Exercise materials:
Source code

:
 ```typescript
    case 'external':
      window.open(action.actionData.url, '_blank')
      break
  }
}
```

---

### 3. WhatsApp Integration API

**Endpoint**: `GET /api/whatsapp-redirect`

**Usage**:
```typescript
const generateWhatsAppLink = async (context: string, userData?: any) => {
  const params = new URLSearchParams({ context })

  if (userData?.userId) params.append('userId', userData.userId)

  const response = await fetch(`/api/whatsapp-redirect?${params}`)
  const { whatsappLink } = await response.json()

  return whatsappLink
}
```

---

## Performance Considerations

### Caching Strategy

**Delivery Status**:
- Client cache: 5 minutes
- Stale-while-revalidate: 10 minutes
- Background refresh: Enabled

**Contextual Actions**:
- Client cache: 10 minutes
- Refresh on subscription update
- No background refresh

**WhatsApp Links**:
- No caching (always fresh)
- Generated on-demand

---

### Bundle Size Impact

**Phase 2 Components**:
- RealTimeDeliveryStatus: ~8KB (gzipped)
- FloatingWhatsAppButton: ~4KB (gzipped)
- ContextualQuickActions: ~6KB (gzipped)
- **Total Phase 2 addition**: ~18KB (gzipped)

What is required: Your job is to transcribe the listing exactly, line for line.

Output:
Source code

:
 ```typescript
    case 'external':
      window.open(action.actionData.url, '_blank')
      break
  }
}
```

---

### 3. WhatsApp Integration API

**Endpoint**: `GET /api/whatsapp-redirect`

**Usage**:
```typescript
const generateWhatsAppLink = async (context: string, userData?: any) => {
  const params = new URLSearchParams({ context })

  if (userData?.userId) params.append('userId', userData.userId)

  const response = await fetch(`/api/whatsapp-redirect?${params}`)
  const { whatsappLink } = await response.json()

  return whatsappLink
}
```

---

## Performance Considerations

### Caching Strategy

**Delivery Status**:
- Client cache: 5 minutes
- Stale-while-revalidate: 10 minutes
- Background refresh: Enabled

**Contextual Actions**:
- Client cache: 10 minutes
- Refresh on subscription update
- No background refresh

**WhatsApp Links**:
- No caching (always fresh)
- Generated on-demand

---

### Bundle Size Impact

**Phase 2 Components**:
- RealTimeDeliveryStatus: ~8KB (gzipped)
- FloatingWhatsAppButton: ~4KB (gzipped)
- ContextualQuickActions: ~6KB (gzipped)
- **Total Phase 2 addition**: ~18KB (gzipped)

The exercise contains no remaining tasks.